Thursday, May 22, 2008

Tracking print advertising

Internet ads are painfully easy to track. You put a banner ad somewhere. Someone clicked on it. Wonderful. You know where and when they did so.

But what about print ads? You advertise in two industry trade magazines, mainly because you know you have to but aren't necessarily sure why. What's it actually doing for me? People don't always say "hey, I saw your ad in such and such." Are people actually visiting my site because of these ads? There is no way to tell.

Not true.

Here is a great tip that you can use in your company's next meeting and people will think you really sat around and thought about it, when in truth you were on ESPN.com all day managing your fantasy baseball team that is currently ranked #9 out of 10 teams because you didn't know how to draft relievers.

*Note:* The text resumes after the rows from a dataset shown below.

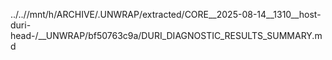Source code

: ../..//mnt/h/ARCHIVE/.UNWRAP/extracted/CORE__2025-08-14__1310__host-duri-head-/__UNWRAP/bf50763c9a/DURI_DIAGNOSTIC_RESULTS_SUMMARY.md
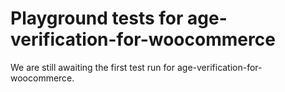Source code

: # Playground tests for age-verification-for-woocommerce
We are still awaiting the first test run for age-verification-for-woocommerce.

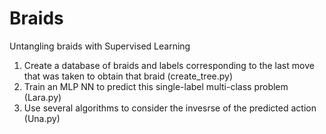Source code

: # Braids
Untangling braids with Supervised Learning

  1. Create a database of braids and labels corresponding to the last move that was taken to obtain that braid (create_tree.py)
  2. Train an MLP NN to predict this single-label multi-class problem (Lara.py)
  3. Use several algorithms to consider the invesrse of the predicted action (Una.py)


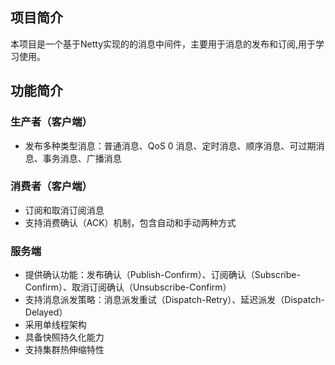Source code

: ## 项目简介

本项目是一个基于Netty实现的的消息中间件，主要用于消息的发布和订阅,用于学习使用。

## 功能简介

### 生产者（客户端）

- 发布多种类型消息：普通消息、QoS 0 消息、定时消息、顺序消息、可过期消息、事务消息、广播消息

### 消费者（客户端）

- 订阅和取消订阅消息
- 支持消费确认（ACK）机制，包含自动和手动两种方式

### 服务端

- 提供确认功能：发布确认（Publish-Confirm）、订阅确认（Subscribe-Confirm）、取消订阅确认（Unsubscribe-Confirm）
- 支持消息派发策略：消息派发重试（Dispatch-Retry）、延迟派发（Dispatch-Delayed）
- 采用单线程架构
- 具备快照持久化能力
- 支持集群热伸缩特性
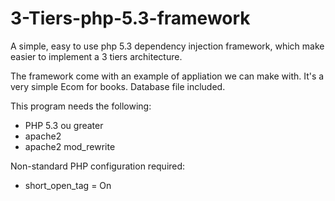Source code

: 3-Tiers-php-5.3-framework
=========================

A simple, easy to use php 5.3 dependency injection framework, which make easier to implement a 3 tiers architecture.

The framework come with an example of appliation we can make with. It's a very simple Ecom for books. Database file included.

This program needs the following:

- PHP 5.3 ou greater
- apache2
- apache2 mod_rewrite

Non-standard PHP configuration required:
- short_open_tag = On 
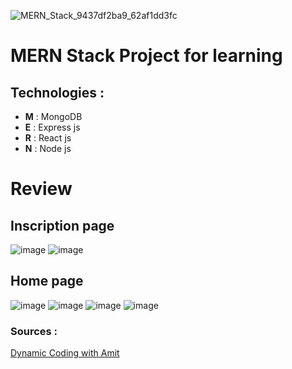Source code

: ![MERN_Stack_9437df2ba9_62af1dd3fc](https://github.com/Medamine-Bahassou/Ecommerce-platform-MERN-Stack/assets/146652318/1447ef02-d193-4f09-b85e-86e72a4c9cae)
# MERN Stack Project for learning

## Technologies : 
- **M** : MongoDB
- **E** : Express js
- **R** : React js
- **N** : Node js 
<!--
# Installation 
## Database 
create acount `mongodb.com` and create database
## Packages 
### Frontend :
- react ``
  
  ``

- toast ``
  
  ``
  
- react icons ``
  
  ``
  
- ``
  
  ``
### Backend :
- mongoose (database) ``

  ``
- express ``

  ``
-  ``

  ``

-->
# Review 
## Inscription page 
![image](https://github.com/Medamine-Bahassou/Study-Project-MERN-ECOMMERCE/assets/146652318/ac18c6e7-90fb-4e35-abab-d93a259d4ef1)
![image](https://github.com/Medamine-Bahassou/Ecommerce-platform-MERN-Stack/assets/146652318/ace78082-b99d-40f7-a3b0-7213f64944c3)

## Home page
![image](https://github.com/Medamine-Bahassou/Ecommerce-platform-MERN-Stack/assets/146652318/bb51efaa-c800-4779-a66a-e8510d3422a9)
![image](https://github.com/Medamine-Bahassou/Ecommerce-platform-MERN-Stack/assets/146652318/380a1034-314b-40fa-9f68-a4c285c4dbf1)
![image](https://github.com/Medamine-Bahassou/Ecommerce-platform-MERN-Stack/assets/146652318/8f17db94-a285-450f-a2db-b01f3bfb9efe)
![image](https://github.com/Medamine-Bahassou/Ecommerce-platform-MERN-Stack/assets/146652318/b9df7e26-2198-43da-b73c-46f87e9886a2)


### Sources : 
[Dynamic Coding with Amit](https://www.youtube.com/watch?v=JFCQLhSMjtM&t=29481s&ab_channel=DynamicCodingwithAmit)
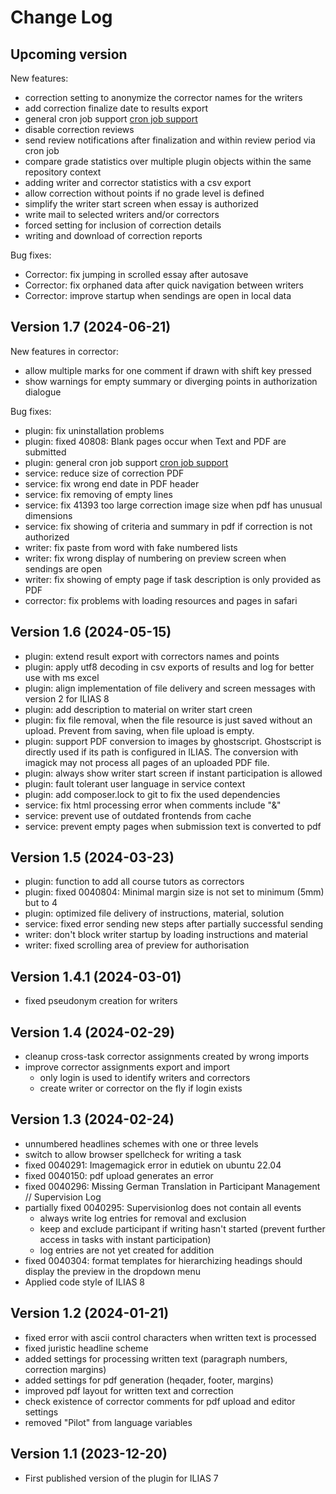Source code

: # Change Log

## Upcoming version
New features:
- correction setting to anonymize the corrector names for the writers
- add correction finalize date to results export
- general cron job support [cron job support](https://github.com/EDUTIEK/LongEssayAssessmentCron/)
- disable correction reviews 
- send review notifications after finalization and within review period via cron job
- compare grade statistics over multiple plugin objects within the same repository context
- adding writer and corrector statistics with a csv export
- allow correction without points if no grade level is defined
- simplify the writer start screen when essay is authorized
- write mail to selected writers and/or correctors
- forced setting for inclusion of correction details
- writing and download of correction reports

Bug fixes:
- Corrector: fix jumping in scrolled essay after autosave
- Corrector: fix orphaned data after quick navigation between writers
- Corrector: improve startup when sendings are open in local data

## Version 1.7 (2024-06-21)
New features in corrector:
- allow multiple marks for one comment if drawn with shift key pressed
- show warnings for empty summary or diverging points in authorization dialogue

Bug fixes:
- plugin: fix uninstallation problems
- plugin: fixed 40808: Blank pages occur when Text and PDF are submitted
- plugin: general cron job support [cron job support](https://github.com/EDUTIEK/LongEssayAssessmentCron/)
- service: reduce size of correction PDF
- service: fix wrong end date in PDF header
- service: fix removing of empty lines
- service: fix 41393 too large correction image size when pdf has unusual dimensions
- service: fix showing of criteria and summary in pdf if correction is not authorized
- writer: fix paste from word with fake numbered lists
- writer: fix wrong display of numbering on preview screen when sendings are open
- writer: fix showing of empty page if task description is only provided as PDF
- corrector: fix problems with loading resources and pages in safari


## Version 1.6 (2024-05-15)
- plugin: extend result export with correctors names and points
- plugin: apply utf8 decoding in csv exports of results and log for better use with ms excel
- plugin: align implementation of file delivery and screen messages with version 2 for ILIAS 8
- plugin: add description to material on writer start creen
- plugin: fix file removal, when the file resource is just saved without an upload. Prevent from saving, when file upload is empty.
- plugin: support PDF conversion to images by ghostscript. Ghostscript is directly used if its path is configured in ILIAS. The conversion with imagick may not process all pages of an uploaded PDF file.
- plugin: always show writer start screen if instant participation is allowed
- plugin: fault tolerant user language in service context
- plugin: add composer.lock to git to fix the used dependencies
- service: fix html processing error when comments include "&"
- service: prevent use of outdated frontends from cache
- service: prevent empty pages when submission text is converted to pdf

## Version 1.5 (2024-03-23)
- plugin: function to add all course tutors as correctors
- plugin: fixed 0040804: Minimal margin size is not set to minimum (5mm) but to 4
- plugin: optimized file delivery of instructions, material, solution
- service: fixed error sending new steps after partially successful sending
- writer: don't block writer startup by loading instructions and material
- writer: fixed scrolling area of preview for authorisation

## Version 1.4.1 (2024-03-01)
- fixed pseudonym creation for writers

## Version 1.4 (2024-02-29)
- cleanup cross-task corrector assignments created by wrong imports
- improve corrector assignments export and import
    - only login is used to identify writers and correctors
    - create writer or corrector on the fly if login exists

## Version 1.3 (2024-02-24)
- unnumbered headlines schemes with one or three levels
- switch to allow browser spellcheck for writing a task
- fixed 0040291: Imagemagick error in edutiek on ubuntu 22.04
- fixed 0040150: pdf upload generates an error
- fixed 0040296: Missing German Translation in Participant Management // Supervision Log
- partially fixed 0040295: Supervisionlog does not contain all events
  - always write log entries for removal and exclusion
  - keep and exclude participant if writing hasn't started (prevent further access in tasks with instant participation)
  - log entries are not yet created for addition
- fixed 0040304: format templates for hierarchizing headings should display the preview in the dropdown menu
- Applied code style of ILIAS 8

## Version 1.2 (2024-01-21)
- fixed error with ascii control characters when written text is processed
- fixed juristic headline scheme
- added settings for processing written text (paragraph numbers, correction margins)
- added settings for pdf generation (heqader, footer, margins)
- improved pdf layout for written text and correction
- check existence of corrector comments for pdf upload and editor settings
- removed "Pilot" from language variables

## Version 1.1 (2023-12-20)
- First published version of the plugin for ILIAS 7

Let's use our company's URL as an example, because I don't know your company's URL. Let's say we run ads in the Wall St. Journal and the NY Times. No seriously, let's pretend.

Instead of putting www.feverpitchmedia.com in both ads and having no clue who found us from what ad, use different URL's. Set up alternate URL's that take you to the same homepage. In the WSJ use www.feverpitchmediausa.com and in the Times use www.feverpitchmediaPR.com.

Only use those URL's in those specific ads and nowhere else. So when you track who came in from those URL's, you will know that they HAD to find you because of that advertisement.

You'll figure out really quickly whether or not you should continue advertising in those outlets.

1 Comments:

At May 23, 2008 6:33 PM , Anonymous Kathi R. Evans said...

You've just taught an old dog a new trick! Great job on the blog. I have forwarded it to all my novices and wanne be wedding planners!!